Problem requirements: Reproduce everything from the start of the records down to the line containing "Kirana Store Near Me", changing "Store" to "Shop" throughout and leaving all else as it stands.

Data records:
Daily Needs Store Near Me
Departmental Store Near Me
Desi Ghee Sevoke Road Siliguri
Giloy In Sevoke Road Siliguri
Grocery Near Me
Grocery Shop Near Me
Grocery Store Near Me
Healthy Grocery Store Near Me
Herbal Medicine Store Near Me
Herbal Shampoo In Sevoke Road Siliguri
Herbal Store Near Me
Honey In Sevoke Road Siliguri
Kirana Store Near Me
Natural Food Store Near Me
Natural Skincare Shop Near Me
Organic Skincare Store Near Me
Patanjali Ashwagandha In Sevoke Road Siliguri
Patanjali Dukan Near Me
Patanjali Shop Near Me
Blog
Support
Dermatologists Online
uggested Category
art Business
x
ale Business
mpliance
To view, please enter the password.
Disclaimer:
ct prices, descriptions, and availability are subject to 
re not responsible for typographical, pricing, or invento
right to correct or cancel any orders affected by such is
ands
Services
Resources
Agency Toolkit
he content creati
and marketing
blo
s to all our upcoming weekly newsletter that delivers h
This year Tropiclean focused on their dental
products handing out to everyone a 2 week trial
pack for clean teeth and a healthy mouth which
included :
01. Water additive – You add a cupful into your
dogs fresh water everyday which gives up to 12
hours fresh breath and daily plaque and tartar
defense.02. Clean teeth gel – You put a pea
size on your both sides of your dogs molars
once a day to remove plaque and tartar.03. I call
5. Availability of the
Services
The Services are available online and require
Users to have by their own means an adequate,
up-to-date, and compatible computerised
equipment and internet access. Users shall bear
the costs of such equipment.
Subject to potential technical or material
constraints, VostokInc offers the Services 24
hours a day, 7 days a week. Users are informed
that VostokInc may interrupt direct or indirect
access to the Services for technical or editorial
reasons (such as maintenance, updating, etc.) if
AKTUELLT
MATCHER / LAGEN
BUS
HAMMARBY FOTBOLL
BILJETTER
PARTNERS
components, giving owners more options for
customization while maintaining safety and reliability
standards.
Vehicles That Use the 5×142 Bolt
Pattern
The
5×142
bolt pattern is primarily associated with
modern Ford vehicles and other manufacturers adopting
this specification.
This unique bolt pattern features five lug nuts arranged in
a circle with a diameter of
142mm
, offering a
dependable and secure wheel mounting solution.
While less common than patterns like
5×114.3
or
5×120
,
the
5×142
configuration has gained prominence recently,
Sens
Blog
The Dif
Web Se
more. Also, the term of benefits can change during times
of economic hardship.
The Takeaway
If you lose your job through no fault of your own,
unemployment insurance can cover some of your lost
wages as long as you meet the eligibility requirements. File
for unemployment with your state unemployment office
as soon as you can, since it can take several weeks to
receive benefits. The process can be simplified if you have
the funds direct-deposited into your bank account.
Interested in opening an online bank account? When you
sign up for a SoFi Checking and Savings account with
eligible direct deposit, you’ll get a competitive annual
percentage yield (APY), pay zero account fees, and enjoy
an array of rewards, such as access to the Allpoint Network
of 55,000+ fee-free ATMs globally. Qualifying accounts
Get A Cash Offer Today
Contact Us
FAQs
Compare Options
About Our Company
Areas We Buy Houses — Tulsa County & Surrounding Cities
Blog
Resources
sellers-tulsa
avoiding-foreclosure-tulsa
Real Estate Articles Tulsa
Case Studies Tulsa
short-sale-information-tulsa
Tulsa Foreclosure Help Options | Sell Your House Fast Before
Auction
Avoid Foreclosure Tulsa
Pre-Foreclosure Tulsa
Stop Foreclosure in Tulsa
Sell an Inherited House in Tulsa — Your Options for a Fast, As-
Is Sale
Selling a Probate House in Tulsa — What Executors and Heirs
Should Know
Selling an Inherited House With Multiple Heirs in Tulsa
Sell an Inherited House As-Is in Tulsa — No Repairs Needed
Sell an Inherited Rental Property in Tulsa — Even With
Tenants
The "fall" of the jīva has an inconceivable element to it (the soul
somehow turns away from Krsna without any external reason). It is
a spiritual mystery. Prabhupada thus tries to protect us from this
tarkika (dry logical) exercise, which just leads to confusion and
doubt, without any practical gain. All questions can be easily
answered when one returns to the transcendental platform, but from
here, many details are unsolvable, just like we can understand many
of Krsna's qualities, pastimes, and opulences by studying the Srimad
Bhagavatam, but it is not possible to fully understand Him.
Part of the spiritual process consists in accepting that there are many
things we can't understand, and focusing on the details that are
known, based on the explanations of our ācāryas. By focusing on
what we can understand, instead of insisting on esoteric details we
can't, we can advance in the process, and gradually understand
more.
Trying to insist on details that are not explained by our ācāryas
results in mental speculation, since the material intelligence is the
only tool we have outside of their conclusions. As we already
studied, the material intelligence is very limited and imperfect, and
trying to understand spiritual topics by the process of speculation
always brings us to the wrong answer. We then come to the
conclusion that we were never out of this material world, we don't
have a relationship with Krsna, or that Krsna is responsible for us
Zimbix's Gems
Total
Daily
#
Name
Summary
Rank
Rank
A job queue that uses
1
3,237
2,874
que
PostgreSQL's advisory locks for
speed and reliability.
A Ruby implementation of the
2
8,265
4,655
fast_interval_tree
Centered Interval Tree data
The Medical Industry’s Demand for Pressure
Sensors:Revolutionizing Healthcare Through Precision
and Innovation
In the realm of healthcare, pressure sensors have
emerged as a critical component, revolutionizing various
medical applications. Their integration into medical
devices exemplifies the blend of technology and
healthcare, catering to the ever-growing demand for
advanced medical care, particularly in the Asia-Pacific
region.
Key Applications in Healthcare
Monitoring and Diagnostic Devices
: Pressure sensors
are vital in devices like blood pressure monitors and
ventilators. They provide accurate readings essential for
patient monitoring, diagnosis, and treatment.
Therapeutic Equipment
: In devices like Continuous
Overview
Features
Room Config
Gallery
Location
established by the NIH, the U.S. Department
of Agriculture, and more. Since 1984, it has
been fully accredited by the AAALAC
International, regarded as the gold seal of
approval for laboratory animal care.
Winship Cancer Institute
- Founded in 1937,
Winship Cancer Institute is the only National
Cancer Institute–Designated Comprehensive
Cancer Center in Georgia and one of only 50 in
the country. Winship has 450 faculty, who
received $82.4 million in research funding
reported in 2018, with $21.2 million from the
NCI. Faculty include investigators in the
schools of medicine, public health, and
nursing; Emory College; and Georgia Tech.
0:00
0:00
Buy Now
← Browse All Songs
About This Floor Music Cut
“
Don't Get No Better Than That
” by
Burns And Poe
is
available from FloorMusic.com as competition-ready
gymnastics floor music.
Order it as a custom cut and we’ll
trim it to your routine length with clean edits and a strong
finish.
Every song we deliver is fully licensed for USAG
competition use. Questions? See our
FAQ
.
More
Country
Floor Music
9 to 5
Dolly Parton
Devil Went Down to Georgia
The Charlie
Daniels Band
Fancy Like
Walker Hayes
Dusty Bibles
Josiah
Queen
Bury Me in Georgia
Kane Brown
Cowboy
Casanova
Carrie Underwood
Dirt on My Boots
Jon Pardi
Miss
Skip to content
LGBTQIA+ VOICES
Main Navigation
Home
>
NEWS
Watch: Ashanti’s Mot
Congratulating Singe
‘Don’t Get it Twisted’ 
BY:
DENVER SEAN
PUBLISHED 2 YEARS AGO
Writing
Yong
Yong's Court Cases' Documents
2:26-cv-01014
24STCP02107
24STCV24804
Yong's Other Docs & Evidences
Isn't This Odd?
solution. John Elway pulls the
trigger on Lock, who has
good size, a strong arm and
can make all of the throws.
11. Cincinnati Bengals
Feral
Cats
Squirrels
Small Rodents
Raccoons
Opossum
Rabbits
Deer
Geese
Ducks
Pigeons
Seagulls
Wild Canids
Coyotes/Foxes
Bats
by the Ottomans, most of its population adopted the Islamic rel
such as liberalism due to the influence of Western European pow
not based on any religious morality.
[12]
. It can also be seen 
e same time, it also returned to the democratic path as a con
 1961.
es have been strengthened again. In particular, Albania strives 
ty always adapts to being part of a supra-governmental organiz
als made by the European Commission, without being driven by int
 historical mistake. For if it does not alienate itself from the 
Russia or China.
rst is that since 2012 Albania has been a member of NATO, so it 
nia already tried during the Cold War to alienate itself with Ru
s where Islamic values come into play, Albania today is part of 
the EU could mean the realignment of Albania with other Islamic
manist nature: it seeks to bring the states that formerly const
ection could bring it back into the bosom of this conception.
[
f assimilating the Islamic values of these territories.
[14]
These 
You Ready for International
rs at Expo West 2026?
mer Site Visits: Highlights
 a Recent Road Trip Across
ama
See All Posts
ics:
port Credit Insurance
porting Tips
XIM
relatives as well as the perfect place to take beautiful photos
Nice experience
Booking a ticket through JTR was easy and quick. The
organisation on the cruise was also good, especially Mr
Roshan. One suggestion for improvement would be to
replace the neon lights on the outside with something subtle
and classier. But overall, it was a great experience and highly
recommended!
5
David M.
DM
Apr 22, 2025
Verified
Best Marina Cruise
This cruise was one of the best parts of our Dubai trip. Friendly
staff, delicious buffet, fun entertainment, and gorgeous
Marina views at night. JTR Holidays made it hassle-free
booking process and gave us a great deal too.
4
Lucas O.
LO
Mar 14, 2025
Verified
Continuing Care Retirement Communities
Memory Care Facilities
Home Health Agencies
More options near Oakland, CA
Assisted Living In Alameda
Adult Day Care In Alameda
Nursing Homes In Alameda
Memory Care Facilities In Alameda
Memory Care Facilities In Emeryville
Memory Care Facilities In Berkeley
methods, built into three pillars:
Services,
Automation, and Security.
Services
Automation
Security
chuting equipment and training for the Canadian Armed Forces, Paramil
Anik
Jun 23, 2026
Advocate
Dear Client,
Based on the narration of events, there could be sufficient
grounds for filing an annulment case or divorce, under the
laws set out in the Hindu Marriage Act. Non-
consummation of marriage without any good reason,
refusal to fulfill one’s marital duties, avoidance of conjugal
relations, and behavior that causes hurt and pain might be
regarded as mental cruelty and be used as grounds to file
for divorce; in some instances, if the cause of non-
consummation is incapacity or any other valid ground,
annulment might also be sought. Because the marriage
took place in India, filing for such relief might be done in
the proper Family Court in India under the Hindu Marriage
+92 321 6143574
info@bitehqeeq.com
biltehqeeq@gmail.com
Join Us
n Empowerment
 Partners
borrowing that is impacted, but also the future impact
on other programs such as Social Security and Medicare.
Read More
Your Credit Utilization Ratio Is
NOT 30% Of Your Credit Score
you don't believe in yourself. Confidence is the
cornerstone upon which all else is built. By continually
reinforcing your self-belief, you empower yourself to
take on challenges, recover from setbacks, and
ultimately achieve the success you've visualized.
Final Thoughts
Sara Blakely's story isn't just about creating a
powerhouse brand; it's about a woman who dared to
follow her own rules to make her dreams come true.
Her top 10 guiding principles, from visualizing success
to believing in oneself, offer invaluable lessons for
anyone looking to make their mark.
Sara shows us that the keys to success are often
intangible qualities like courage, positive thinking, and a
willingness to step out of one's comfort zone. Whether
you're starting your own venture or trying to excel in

Exercise output:
Daily Needs Shop Near Me
Departmental Shop Near Me
Desi Ghee Sevoke Road Siliguri
Giloy In Sevoke Road Siliguri
Grocery Near Me
Grocery Shop Near Me
Grocery Shop Near Me
Healthy Grocery Shop Near Me
Herbal Medicine Shop Near Me
Herbal Shampoo In Sevoke Road Siliguri
Herbal Shop Near Me
Honey In Sevoke Road Siliguri
Kirana Shop Near Me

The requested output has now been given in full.